Foto: Reuters / Arben Celi

Graz – Die Lifestyleökonomie lebt von neuen Trends. Diese spiegeln sich auch im experimentierfreudigen Reich der gehobenen Kulinarik, deren Geschmacksmeister in letzter Zeit einen auffälligen Schwenk von der Hightech-Küche hin zum Ursprünglichen bis zur "Urkost" vollziehen. Zurück zu den Wurzeln und dorthin, wo sie stecken, ist auch das Motto der neuesten Revolution im Kochtopf: die Verwendung von Erde als Lebensmittel. Nicht unbedingt ein neuer Vorschlag zur Bekämpfung von Hungerkatastrophen, sondern eher ein Angebot für Genussspechte der Luxusklasse.
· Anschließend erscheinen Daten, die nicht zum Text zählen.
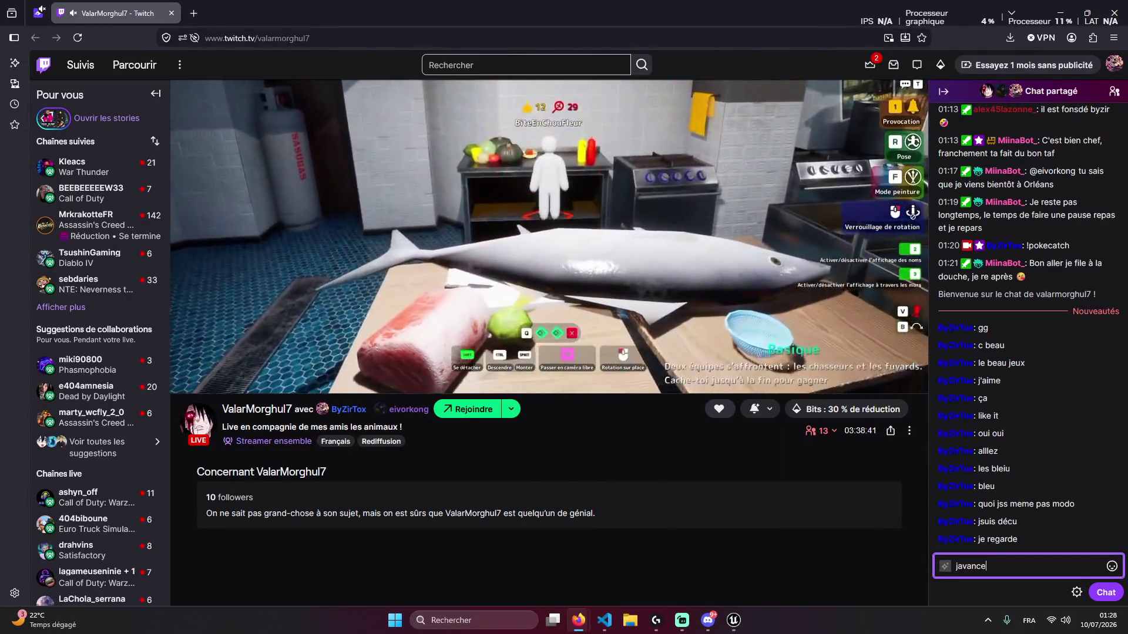
{"action": "type", "text": "mon jeux"}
So werden etwa in einem Tokioter Feinschmeckertempel seit einiger Zeit mit Erde verfeinerte Suppen, Haupt- und Nachspeisen zu beachtlichen Preisen angeboten. Das soll nicht nur ausgezeichnet schmecken, sondern auch positive Auswirkungen auf die Gesundheit haben. Ob sich das wissenschaftlich tatsächlich belegen lässt, versuchen Forscher weltweit herauszufinden.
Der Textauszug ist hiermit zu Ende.